List of required configuration parameters for the S3 to Databricks ReadyFlow
When deploying the S3 to Databricks ReadyFlow, you have to provide the following parameters. Use the information you collected in Prerequisites.
Parameter Name | Description |
---|---|
CDP Workload User | Specify the Cloudera machine user or workload user name that you want to use to authenticate to the object stores and to the schema registry. Ensure this user has the appropriate access rights to the object store locations and to the schema registry in Ranger or IDBroker. |
CDP Workload User Password | Specify the password of the Cloudera machine user or workload user you are using to authenticate against the object stores and the schema registry. |
CDPEnvironment | The Cloudera Environment configuration resources. |
Destination S3 Bucket | Specify the name of the destination S3 bucket you want to write
to. The full path will be constructed out of s3a://#{Destination S3
Bucket}/#{Destination S3 Path} |
Destination S3 Path | Specify the path within the destination bucket where you want to
write to. Make sure that the path starts with "/ ". The path must end with
the destination Databricks Table Id. The full path is constructed out of
s3a://#{Destination S3 Bucket}/#{Destination S3 Path} |
Partition Column | Specify the name of the column used to partition your destination Databricks table. This ReadyFlow only supports a single partition column. |
Partition Column Exists | Specify whether the destination Databricks column is partitioned.
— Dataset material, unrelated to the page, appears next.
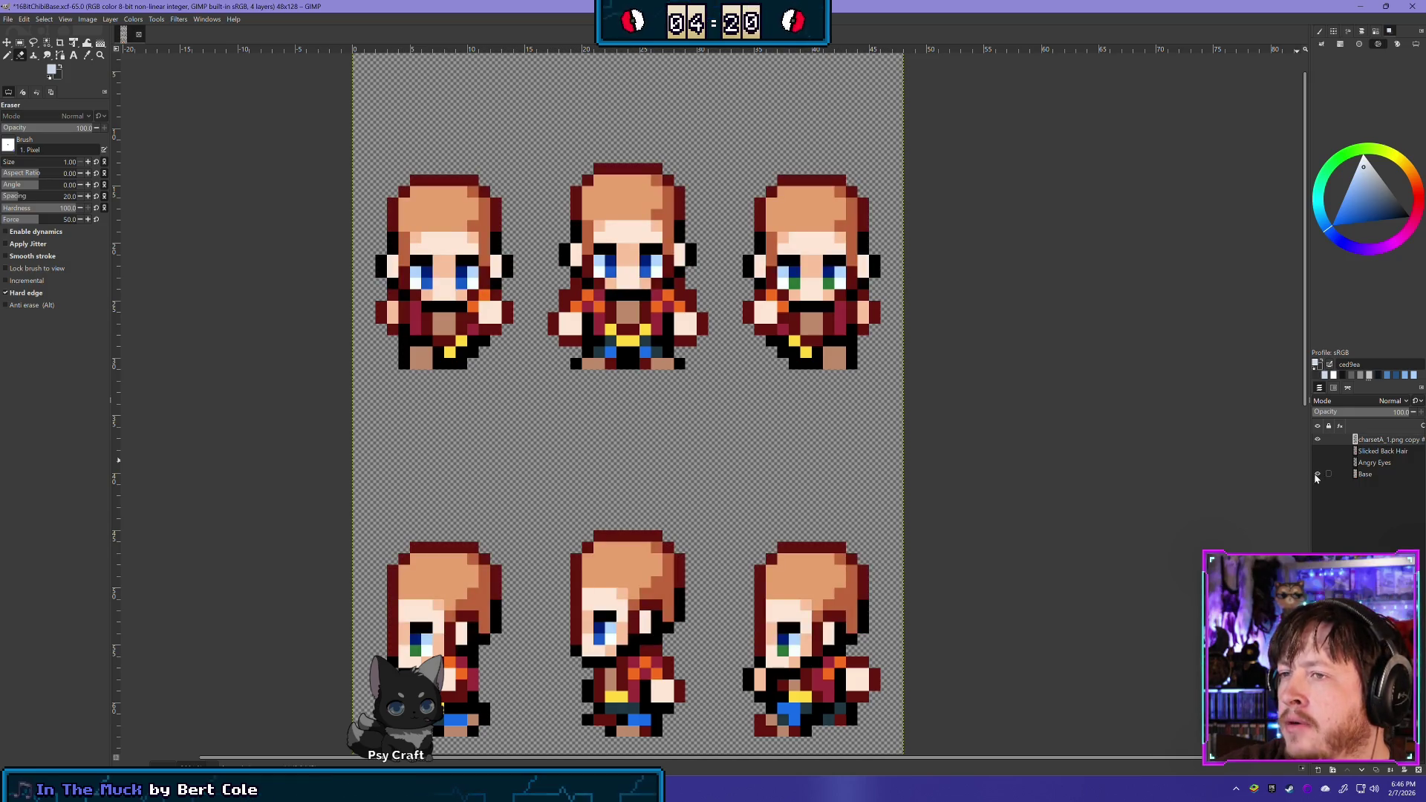
{"action": "left_click", "coordinate": [1317, 475]}
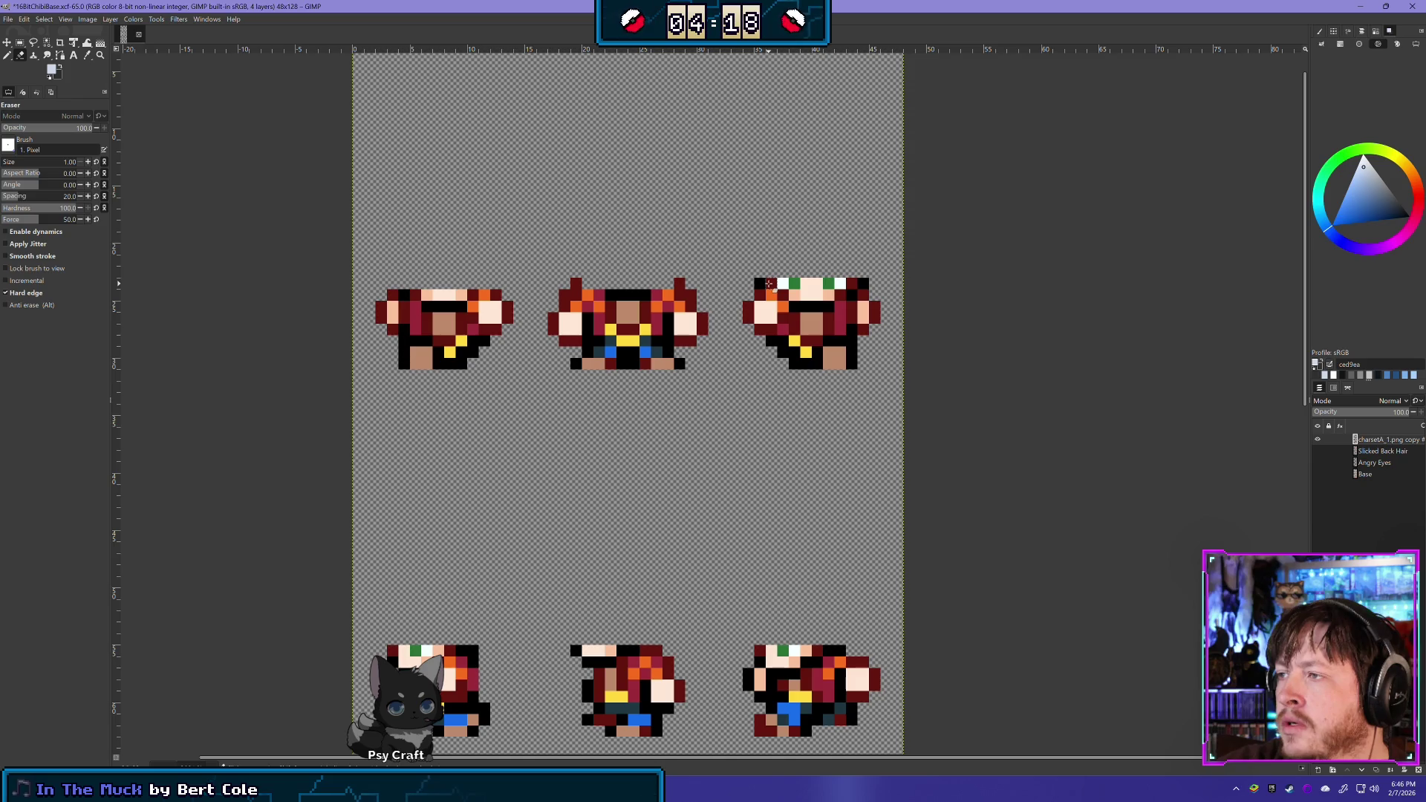
Erase leftover hair and collar pixels from the right and left sprites' clothing
{"action": "left_click_drag", "start_coordinate": [869, 284], "coordinate": [753, 284]}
The default value is YES. |
Schema Name | Specify the schema name to be looked up in the Schema Registry used to parse the source files. |
Schema Name 2 | If your Databricks table is partitioned, specify the name of the modified schema to be looked up in the Schema Registry. This schema should not include the partition column field. |
Schema Registry Hostname | Specify the hostname of the Schema Registry you want to connect to. This must be the direct hostname of the Schema Registry itself, not the Knox Endpoint. |
Source S3 Bucket | Specify the name of the source S3 bucket you want to read from. |
Source S3 Path | Specify the path within the source bucket where you want to read files from. |